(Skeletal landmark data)
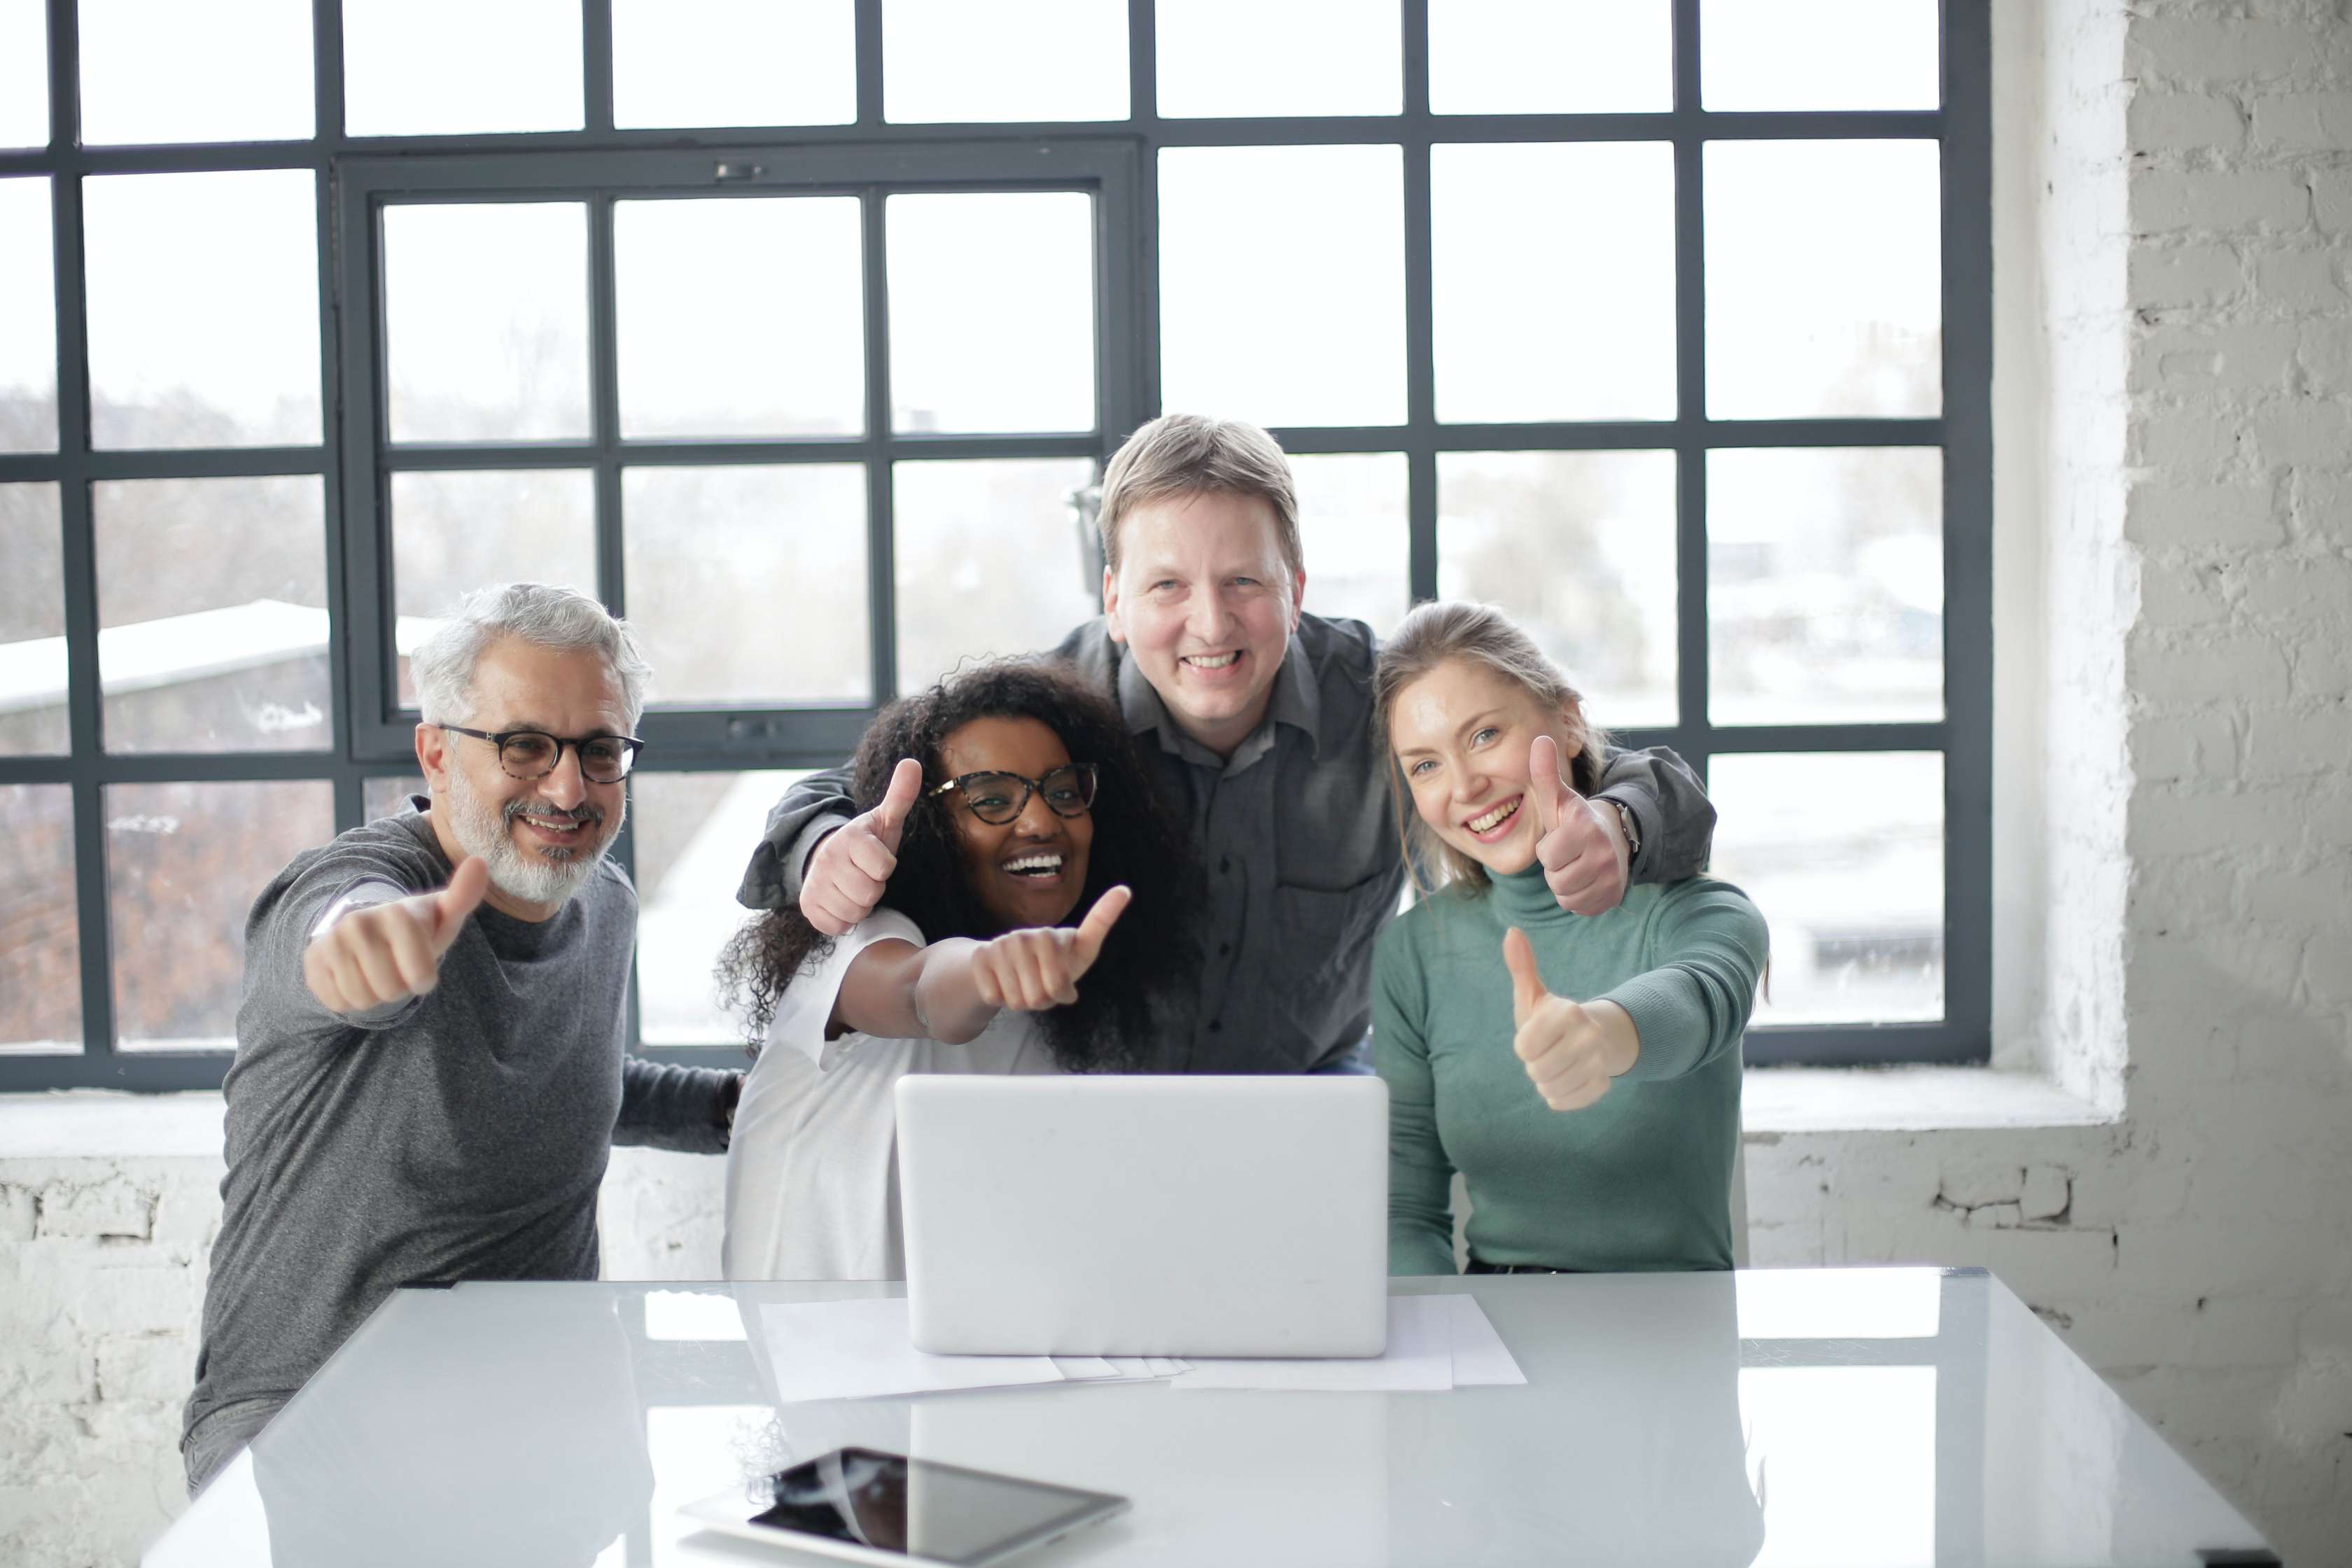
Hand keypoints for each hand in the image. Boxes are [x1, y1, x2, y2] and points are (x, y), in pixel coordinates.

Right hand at [304, 857, 488, 1014]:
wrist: (367, 931)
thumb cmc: (416, 929)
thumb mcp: (443, 914)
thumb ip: (464, 894)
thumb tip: (480, 861)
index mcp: (397, 913)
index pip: (420, 975)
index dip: (424, 979)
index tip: (423, 967)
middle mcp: (359, 922)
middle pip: (390, 989)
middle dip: (399, 987)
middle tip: (396, 967)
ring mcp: (331, 941)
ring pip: (362, 998)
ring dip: (375, 995)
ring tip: (377, 971)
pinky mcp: (312, 961)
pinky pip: (338, 1001)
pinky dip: (350, 999)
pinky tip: (354, 975)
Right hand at [800, 758, 922, 935]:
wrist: (828, 859)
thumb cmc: (867, 843)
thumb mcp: (886, 820)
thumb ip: (900, 795)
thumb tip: (912, 762)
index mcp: (850, 838)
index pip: (884, 867)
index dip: (886, 867)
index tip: (877, 859)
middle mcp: (827, 859)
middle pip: (870, 893)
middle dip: (874, 888)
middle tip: (866, 875)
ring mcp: (814, 883)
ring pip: (855, 912)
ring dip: (861, 905)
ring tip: (855, 887)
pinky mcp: (807, 906)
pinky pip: (838, 925)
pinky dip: (844, 919)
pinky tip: (841, 901)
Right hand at [969, 885, 1131, 1011]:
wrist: (1003, 966)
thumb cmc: (1046, 970)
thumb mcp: (1067, 973)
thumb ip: (1069, 984)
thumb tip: (1069, 988)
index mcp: (1063, 938)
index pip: (1091, 927)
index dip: (1108, 910)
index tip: (1125, 892)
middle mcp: (1037, 934)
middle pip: (1047, 991)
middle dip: (1044, 1002)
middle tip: (1040, 989)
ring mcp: (1007, 941)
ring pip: (1020, 999)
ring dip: (1022, 1003)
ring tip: (1022, 986)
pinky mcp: (983, 954)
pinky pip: (995, 996)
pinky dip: (1000, 1000)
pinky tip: (1003, 984)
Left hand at [1502, 926, 1620, 1111]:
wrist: (1593, 1039)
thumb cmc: (1551, 1018)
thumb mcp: (1534, 994)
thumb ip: (1521, 966)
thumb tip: (1511, 932)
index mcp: (1568, 1012)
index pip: (1524, 1048)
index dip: (1524, 1045)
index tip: (1535, 1035)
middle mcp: (1589, 1036)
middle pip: (1536, 1071)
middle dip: (1535, 1065)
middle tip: (1548, 1051)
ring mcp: (1599, 1062)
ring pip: (1549, 1089)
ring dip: (1546, 1081)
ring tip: (1556, 1064)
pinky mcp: (1602, 1085)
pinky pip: (1564, 1102)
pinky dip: (1559, 1095)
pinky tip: (1567, 1078)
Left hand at [1529, 734, 1629, 915]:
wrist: (1616, 837)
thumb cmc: (1576, 819)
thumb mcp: (1559, 797)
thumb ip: (1545, 773)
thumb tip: (1539, 739)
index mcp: (1585, 827)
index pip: (1546, 856)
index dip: (1547, 848)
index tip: (1560, 837)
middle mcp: (1603, 853)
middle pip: (1556, 879)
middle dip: (1555, 867)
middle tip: (1567, 853)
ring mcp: (1611, 877)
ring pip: (1566, 895)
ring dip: (1564, 883)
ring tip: (1575, 864)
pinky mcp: (1613, 896)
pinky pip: (1578, 906)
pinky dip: (1577, 896)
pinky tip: (1585, 879)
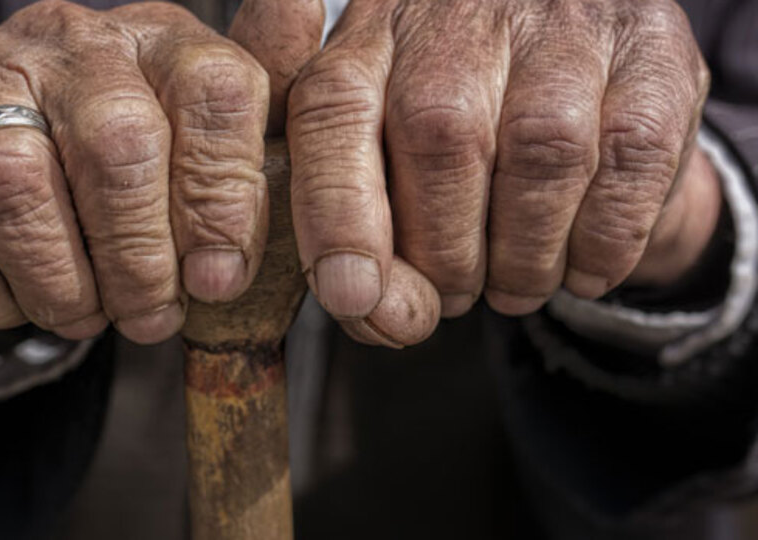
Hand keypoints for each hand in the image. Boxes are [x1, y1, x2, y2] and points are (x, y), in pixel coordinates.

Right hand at [0, 0, 269, 342]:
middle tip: (151, 315)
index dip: (223, 199)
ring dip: (59, 282)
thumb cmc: (131, 163)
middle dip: (139, 259)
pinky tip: (16, 296)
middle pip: (117, 142)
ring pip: (15, 185)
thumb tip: (303, 13)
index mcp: (161, 39)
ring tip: (87, 313)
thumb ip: (254, 125)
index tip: (218, 279)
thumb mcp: (207, 147)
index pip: (216, 92)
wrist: (3, 152)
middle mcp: (69, 39)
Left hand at [286, 0, 713, 345]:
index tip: (353, 296)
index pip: (332, 114)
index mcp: (372, 40)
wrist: (572, 65)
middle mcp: (460, 12)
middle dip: (445, 254)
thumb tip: (370, 311)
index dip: (338, 216)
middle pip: (440, 140)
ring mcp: (560, 20)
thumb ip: (357, 234)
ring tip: (515, 288)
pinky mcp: (649, 45)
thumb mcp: (385, 164)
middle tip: (455, 295)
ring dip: (525, 256)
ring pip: (540, 151)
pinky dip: (604, 240)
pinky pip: (630, 157)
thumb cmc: (458, 133)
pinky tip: (584, 269)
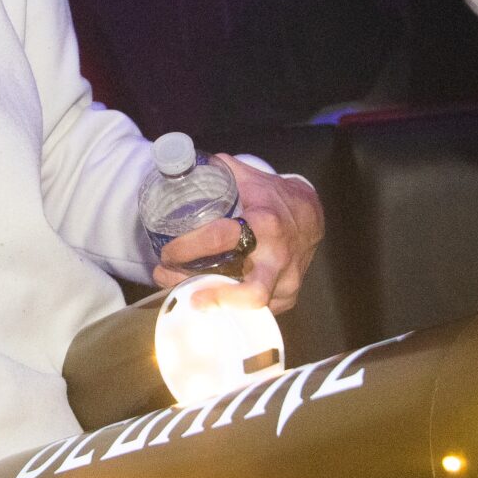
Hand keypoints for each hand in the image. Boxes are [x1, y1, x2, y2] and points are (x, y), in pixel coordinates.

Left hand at [152, 156, 324, 314]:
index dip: (189, 247)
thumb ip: (214, 171)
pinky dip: (226, 307)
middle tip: (170, 280)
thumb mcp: (247, 178)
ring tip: (180, 290)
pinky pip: (252, 312)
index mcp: (265, 224)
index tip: (168, 252)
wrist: (309, 214)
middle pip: (247, 291)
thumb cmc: (272, 197)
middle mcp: (279, 257)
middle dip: (203, 291)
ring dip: (208, 301)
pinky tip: (205, 296)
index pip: (222, 238)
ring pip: (246, 307)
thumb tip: (179, 165)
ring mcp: (286, 282)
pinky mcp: (286, 298)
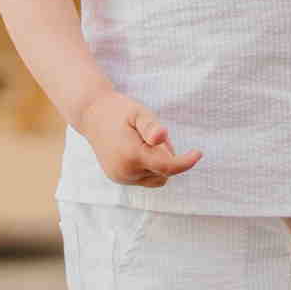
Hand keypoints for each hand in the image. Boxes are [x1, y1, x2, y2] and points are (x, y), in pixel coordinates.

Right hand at [79, 93, 201, 187]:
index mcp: (132, 156)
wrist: (91, 115)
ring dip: (157, 163)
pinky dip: (147, 166)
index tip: (198, 153)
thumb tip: (162, 137)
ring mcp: (120, 177)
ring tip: (142, 142)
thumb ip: (151, 126)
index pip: (167, 167)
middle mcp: (125, 172)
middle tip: (152, 134)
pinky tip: (135, 149)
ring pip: (155, 178)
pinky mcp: (118, 178)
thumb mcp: (138, 112)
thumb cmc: (119, 111)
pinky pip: (144, 178)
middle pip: (163, 172)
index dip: (186, 162)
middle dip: (165, 156)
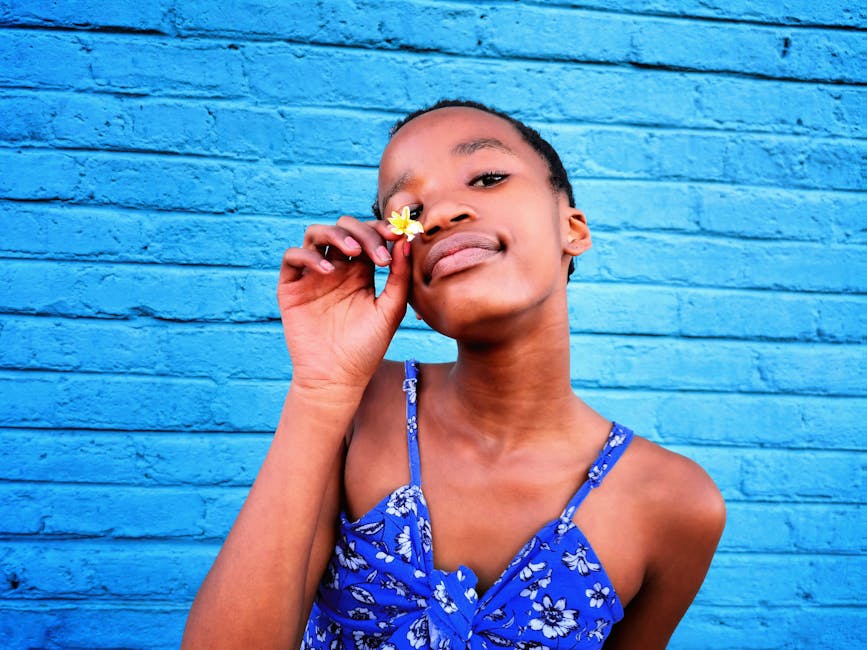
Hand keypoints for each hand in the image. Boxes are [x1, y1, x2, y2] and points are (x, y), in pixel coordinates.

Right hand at [277, 215, 410, 392]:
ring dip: (335, 234)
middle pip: (343, 228)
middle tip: (378, 255)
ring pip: (316, 234)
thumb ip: (400, 277)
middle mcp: (336, 268)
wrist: (337, 378)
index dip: (381, 230)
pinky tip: (328, 271)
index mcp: (361, 271)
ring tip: (353, 251)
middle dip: (362, 232)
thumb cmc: (366, 348)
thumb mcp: (390, 310)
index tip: (397, 236)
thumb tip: (405, 241)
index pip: (368, 235)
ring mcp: (312, 276)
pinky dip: (309, 256)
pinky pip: (292, 257)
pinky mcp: (291, 287)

### Work to be completed
Search the records for the string "Left", and copy every line that holds it.

### Written response
Left hand at [1502, 926, 1620, 1111]:
Left hand at [1529, 734, 1629, 915]:
Left hand at [286, 0, 713, 345]:
Left hand at [152, 156, 324, 314]:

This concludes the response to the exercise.